Regarding this part of your question, it seems that you would like to have something as convenient as TTree::Draw() call.

myTree->Draw("myVar", "MCParticles[].PDG == 211 && MCParticles[].momentum.z > 5")

How does string with selection criteria become a TTreeFormula? As far as I know, TTree passes arguments to underlying TTreePlayer, which then runs TTreePlayer::Process over all events in tree.
Furthermore, TTreePlayer internally uses an abstract class TSelector which carries all logic to process events, and specialized version TSelectorDraw is used by TTree::Draw().
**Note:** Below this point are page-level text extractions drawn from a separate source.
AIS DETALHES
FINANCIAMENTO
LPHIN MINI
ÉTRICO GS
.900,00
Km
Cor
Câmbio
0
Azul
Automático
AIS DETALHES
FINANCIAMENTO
TTreeFormula is compiled from the string inside TSelectorDraw::CompileVariables method.

So far I am afraid that there is no direct and simple way to use TTreeFormula in an analysis based on simple TTreeReader loop like

   while (myTTreeReader.Next()) {
      // do stuff
   }

It seems that in order to use TTreeFormula you have to develop your own class akin to TSelectorDraw for analysis. There are tutorials h1analysisTreeReader and run__h1analysis to get acquainted with how TSelector works.
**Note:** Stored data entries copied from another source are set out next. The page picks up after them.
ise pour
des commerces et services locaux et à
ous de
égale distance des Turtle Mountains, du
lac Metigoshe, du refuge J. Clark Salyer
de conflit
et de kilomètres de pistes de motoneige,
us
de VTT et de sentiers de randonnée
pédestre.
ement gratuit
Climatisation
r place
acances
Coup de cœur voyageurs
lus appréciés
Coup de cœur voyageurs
However, I would advise to learn RDataFrame, which is more modern and simple way of doing things. On the other hand, it might indeed lack convenience of TTreeFormula and TTree::Draw(), but similar behavior can be achieved.
In the code I’ve provided in my previous message, the following piece which applies selection

    auto dWithSurvived = dFilled.Define(
        "survivedParticles",
        [](const ROOT::RVec<edm4hep::MCParticleData>& particles) -> ROOT::RVec<edm4hep::MCParticleData>
        {
            return particles[ROOT::VecOps::Map(particles, applySelectionCriteria)];
        },
        {"particles"}
    );

can use just-in-time compiled strings instead of lambda function with some preparatory work:

double getEnergy(const edm4hep::MCParticleData& particle) {
    return particle.energy;
}

void test_rdataframe() {
    // ...
    auto dWithSurvived = dFilled.Define(
        "survivedParticles",
        "particles[Map(particles, getEnergy) > 0.5]"
    );
    // ...
}

I must notice that in my snippet stored class is not split, therefore some way to access class members is needed. If it was stored in a TTree with members split in branches, I suppose that even more simple code will suffice:

    auto dWithSurvived = dFilled.Define(
        "survivedParticles.energy",
        "particles.energy[particles.energy > 0.5]"
    );

To sum up, to use TTreeFormula outside of TTree::Draw() you have to set up additional infrastructure to compile expressions, like TSelectorDraw does, which seems to be a cumbersome task.
On the other hand, RDataFrame is more convenient in general and allows JIT compiling of expressions out of the box, but may require setting up auxiliary columns or functions for class members access, if the class was written to TTree without splitting.